- Extracted text:
━━━━━━━━━━━━━━━━

Archive for June, 2007

The sad or the glad game and blindness.

Posted in Blogroll, autism on June 29, 2007 by clartedubois

Sometimes, it feels right to post a less optimist blog.

But as always, the day after you have the impression

That things have move on.

Like the certitude that one’ silence has probably nothing to do

With you.

Some people have been so hurt by life that

They just go in hiding like wounded animals.

They can’t believe in love or care.

Or better:

If you give them love, they will ask for care.

And the reverse, too.

Because something blinds them.

They are unable to see that both are possible.

Well, so it seems, because they are probably locked in themselves.

However…

It reminds me of Pollyanna.

She knew a lady who always wanted what was not in the gifts’ basket.

So, one day, Pollyanna came with a choice of everything.

A little bit of each.

And of course, the lady was speechless.

When Pollyanna grew up,

She realised that not everything could be tackle so easily.

And I feel really a lot like Pollyanna,

Both as a child and a grow up.

That means that as and when it is possible

I will try to give the little comfort.

But my heart aches not to be able to go further than that.

━━━━━━━━━━━━━━━━

- Excerpted records:
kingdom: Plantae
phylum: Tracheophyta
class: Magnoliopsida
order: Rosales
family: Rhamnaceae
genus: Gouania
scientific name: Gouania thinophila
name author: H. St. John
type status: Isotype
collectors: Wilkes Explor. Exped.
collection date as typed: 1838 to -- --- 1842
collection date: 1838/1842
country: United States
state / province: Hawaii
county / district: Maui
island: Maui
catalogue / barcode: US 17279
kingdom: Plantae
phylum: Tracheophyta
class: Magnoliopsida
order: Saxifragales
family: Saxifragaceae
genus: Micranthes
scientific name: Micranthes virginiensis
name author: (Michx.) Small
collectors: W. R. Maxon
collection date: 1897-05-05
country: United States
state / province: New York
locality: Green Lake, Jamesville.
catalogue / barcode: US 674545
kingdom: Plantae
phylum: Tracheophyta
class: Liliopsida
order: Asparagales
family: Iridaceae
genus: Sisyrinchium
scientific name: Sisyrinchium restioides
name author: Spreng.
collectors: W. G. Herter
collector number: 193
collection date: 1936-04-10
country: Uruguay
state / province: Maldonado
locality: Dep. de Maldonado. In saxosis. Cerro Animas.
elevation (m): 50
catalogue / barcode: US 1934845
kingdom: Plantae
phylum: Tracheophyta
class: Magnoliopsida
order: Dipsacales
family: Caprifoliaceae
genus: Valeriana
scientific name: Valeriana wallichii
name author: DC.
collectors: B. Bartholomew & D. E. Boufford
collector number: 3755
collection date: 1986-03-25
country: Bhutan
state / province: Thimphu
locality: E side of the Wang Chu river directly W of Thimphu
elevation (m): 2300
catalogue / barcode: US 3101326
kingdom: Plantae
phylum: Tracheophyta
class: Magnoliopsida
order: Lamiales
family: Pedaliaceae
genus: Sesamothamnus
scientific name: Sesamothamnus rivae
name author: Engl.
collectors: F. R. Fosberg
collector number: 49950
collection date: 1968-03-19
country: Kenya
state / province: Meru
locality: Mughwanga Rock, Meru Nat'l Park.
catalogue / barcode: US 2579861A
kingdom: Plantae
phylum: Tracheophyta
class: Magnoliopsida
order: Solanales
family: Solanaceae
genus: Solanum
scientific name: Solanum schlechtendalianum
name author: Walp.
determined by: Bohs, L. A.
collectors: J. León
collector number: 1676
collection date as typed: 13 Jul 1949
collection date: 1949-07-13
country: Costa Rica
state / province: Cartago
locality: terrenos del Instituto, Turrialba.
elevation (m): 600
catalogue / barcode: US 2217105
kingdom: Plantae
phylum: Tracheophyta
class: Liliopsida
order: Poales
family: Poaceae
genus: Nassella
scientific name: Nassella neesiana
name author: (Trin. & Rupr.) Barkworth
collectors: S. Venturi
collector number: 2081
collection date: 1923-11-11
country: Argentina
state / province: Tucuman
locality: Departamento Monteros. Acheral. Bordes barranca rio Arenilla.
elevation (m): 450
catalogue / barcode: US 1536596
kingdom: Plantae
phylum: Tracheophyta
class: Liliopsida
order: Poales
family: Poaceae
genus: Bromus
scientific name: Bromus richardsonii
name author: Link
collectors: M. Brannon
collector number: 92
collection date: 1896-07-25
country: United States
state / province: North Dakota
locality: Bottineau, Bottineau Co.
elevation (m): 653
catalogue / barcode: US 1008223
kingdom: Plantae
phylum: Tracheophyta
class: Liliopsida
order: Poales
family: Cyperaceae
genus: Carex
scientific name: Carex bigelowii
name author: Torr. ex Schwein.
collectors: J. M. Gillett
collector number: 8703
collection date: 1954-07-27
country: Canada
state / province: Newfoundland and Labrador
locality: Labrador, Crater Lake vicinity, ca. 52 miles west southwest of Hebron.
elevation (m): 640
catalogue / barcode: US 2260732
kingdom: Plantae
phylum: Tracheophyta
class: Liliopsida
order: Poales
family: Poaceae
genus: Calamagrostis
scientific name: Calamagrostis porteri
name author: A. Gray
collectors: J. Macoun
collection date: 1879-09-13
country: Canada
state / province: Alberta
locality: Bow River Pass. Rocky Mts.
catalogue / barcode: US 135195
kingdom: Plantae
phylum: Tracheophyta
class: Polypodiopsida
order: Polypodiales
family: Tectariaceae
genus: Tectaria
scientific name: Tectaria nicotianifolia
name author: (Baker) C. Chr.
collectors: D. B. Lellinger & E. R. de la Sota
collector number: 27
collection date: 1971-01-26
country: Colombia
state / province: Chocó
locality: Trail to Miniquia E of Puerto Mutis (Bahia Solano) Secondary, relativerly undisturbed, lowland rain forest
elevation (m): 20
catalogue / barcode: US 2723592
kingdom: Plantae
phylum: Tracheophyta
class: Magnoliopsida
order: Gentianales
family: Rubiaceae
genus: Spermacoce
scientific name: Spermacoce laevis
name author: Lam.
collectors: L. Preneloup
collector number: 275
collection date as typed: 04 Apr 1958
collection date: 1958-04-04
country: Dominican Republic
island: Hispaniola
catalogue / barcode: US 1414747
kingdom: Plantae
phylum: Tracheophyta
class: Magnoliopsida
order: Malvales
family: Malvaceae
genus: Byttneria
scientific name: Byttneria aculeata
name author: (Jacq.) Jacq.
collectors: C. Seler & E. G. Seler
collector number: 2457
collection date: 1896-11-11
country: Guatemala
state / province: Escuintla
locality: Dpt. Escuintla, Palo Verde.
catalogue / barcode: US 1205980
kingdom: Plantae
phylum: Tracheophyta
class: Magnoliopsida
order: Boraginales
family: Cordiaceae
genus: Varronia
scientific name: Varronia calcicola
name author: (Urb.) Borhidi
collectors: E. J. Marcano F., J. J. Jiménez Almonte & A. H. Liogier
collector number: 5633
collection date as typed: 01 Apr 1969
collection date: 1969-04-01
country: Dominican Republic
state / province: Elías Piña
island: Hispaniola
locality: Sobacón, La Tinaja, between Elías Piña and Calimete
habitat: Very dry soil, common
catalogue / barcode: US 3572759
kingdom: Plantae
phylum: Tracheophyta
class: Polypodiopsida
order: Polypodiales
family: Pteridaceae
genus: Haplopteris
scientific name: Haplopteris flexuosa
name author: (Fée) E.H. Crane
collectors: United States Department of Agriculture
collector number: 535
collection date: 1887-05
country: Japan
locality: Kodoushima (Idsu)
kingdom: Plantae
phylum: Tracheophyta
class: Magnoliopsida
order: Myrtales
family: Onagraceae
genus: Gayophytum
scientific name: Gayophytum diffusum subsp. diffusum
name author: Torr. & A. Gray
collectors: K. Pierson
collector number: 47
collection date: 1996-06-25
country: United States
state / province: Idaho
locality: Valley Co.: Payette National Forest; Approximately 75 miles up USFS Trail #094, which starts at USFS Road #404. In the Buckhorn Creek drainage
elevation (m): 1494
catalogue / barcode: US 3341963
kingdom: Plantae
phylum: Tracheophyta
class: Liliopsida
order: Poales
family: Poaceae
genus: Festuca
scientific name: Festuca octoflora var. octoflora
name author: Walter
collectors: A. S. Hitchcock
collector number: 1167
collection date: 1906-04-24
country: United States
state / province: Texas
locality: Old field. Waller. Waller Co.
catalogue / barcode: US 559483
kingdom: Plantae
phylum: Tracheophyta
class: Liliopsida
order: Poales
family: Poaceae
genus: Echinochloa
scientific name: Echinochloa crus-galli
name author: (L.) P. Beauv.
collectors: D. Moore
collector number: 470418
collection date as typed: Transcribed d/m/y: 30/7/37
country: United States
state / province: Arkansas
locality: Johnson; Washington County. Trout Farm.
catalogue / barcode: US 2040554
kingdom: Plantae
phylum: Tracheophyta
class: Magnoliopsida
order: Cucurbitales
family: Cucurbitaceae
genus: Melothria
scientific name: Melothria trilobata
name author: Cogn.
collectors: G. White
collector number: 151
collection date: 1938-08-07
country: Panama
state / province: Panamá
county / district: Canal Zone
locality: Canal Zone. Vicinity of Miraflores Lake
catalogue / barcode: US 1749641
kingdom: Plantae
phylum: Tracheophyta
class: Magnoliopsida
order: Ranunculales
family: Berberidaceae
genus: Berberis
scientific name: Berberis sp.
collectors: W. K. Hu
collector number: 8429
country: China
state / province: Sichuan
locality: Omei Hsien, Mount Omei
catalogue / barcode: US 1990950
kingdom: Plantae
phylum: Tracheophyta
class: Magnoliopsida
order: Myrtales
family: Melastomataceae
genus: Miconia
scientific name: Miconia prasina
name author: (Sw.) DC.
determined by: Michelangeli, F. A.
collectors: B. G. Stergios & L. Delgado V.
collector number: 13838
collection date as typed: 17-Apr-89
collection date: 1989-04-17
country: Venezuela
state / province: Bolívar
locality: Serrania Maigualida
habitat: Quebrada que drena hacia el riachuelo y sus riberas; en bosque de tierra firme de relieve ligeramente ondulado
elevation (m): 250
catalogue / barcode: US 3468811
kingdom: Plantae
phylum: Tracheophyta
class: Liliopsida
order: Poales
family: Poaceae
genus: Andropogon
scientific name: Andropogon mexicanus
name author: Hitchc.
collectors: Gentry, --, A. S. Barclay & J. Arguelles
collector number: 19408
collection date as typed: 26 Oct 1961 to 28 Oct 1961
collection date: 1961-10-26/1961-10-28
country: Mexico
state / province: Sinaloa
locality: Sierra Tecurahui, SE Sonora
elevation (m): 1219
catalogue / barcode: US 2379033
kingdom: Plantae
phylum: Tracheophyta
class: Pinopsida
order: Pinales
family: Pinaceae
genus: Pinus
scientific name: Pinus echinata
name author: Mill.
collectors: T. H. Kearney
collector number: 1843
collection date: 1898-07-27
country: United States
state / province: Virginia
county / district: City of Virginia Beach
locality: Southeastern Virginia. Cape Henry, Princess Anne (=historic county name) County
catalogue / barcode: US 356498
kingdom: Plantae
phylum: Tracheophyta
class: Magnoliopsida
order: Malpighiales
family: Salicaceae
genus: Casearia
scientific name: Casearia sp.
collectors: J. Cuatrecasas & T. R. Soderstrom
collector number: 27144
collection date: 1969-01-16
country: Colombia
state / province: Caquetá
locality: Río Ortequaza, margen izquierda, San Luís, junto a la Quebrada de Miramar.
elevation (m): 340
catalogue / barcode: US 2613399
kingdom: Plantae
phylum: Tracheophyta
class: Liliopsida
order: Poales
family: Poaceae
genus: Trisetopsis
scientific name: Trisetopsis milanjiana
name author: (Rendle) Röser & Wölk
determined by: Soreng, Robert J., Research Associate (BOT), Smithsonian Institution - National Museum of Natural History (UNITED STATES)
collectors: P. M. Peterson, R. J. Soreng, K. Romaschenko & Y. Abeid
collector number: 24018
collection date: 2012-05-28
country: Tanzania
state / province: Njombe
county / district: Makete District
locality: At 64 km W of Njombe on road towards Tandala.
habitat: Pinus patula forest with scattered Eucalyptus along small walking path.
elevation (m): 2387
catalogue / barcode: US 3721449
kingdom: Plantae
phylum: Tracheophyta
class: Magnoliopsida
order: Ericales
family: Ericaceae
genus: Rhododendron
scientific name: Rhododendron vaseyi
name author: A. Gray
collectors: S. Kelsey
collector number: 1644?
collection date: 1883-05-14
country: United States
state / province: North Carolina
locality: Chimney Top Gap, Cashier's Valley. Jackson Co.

━━━━━━━━━━━━━━━━

- Task instructions:
1 > In the blog post about the sad or the glad game, what did Pollyanna bring to the lady one day?
2 > Shorten the paragraph of the blog post about the sad or the glad game that begins "She knew a lady" while keeping its main facts.

- Completed exercise:
1 > She brought a choice of everything, a little bit of each.

2 > Pollyanna knew a lady who always wanted what the gift basket lacked.